Records supplied =>
++++++++

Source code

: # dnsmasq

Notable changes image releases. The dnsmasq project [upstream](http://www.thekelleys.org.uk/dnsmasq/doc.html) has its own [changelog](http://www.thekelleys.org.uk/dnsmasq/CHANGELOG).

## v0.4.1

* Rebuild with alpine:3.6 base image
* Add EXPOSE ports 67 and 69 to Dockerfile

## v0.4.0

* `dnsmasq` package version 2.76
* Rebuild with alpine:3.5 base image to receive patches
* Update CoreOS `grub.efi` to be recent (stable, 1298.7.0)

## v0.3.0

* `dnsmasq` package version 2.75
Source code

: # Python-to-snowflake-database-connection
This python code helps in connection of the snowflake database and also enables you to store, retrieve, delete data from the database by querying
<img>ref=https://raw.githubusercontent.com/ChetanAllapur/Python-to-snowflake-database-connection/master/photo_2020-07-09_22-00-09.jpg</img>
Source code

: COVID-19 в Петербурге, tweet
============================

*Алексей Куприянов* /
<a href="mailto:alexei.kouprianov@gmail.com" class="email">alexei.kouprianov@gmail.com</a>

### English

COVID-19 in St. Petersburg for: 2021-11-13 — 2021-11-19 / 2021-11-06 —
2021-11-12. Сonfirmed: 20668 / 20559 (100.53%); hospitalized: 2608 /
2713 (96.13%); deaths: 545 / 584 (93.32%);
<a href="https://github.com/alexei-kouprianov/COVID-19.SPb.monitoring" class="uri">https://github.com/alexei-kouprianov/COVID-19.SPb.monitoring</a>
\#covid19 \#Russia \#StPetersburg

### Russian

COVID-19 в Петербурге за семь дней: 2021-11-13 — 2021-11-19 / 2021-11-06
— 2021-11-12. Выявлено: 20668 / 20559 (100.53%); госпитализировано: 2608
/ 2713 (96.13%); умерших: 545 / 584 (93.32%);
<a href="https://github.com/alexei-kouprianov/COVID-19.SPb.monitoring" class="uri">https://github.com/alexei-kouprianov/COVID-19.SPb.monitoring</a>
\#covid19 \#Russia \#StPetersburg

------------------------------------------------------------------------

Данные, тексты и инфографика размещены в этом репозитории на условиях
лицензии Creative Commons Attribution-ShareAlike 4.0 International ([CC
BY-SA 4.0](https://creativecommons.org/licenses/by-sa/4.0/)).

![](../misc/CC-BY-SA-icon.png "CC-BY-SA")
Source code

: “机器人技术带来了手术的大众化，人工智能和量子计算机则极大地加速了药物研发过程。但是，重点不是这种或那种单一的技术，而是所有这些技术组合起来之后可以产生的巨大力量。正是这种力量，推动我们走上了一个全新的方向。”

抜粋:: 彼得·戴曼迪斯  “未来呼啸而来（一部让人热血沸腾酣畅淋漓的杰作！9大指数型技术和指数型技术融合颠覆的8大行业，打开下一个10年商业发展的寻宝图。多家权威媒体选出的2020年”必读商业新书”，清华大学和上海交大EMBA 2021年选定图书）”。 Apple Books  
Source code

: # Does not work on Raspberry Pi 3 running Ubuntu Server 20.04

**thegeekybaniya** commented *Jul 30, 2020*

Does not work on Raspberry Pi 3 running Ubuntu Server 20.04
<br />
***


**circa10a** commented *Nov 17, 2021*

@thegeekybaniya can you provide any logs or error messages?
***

++++++++

What you will do => Tell me how many lines of the data hold the word "connection", giving only the number.

Output below => 3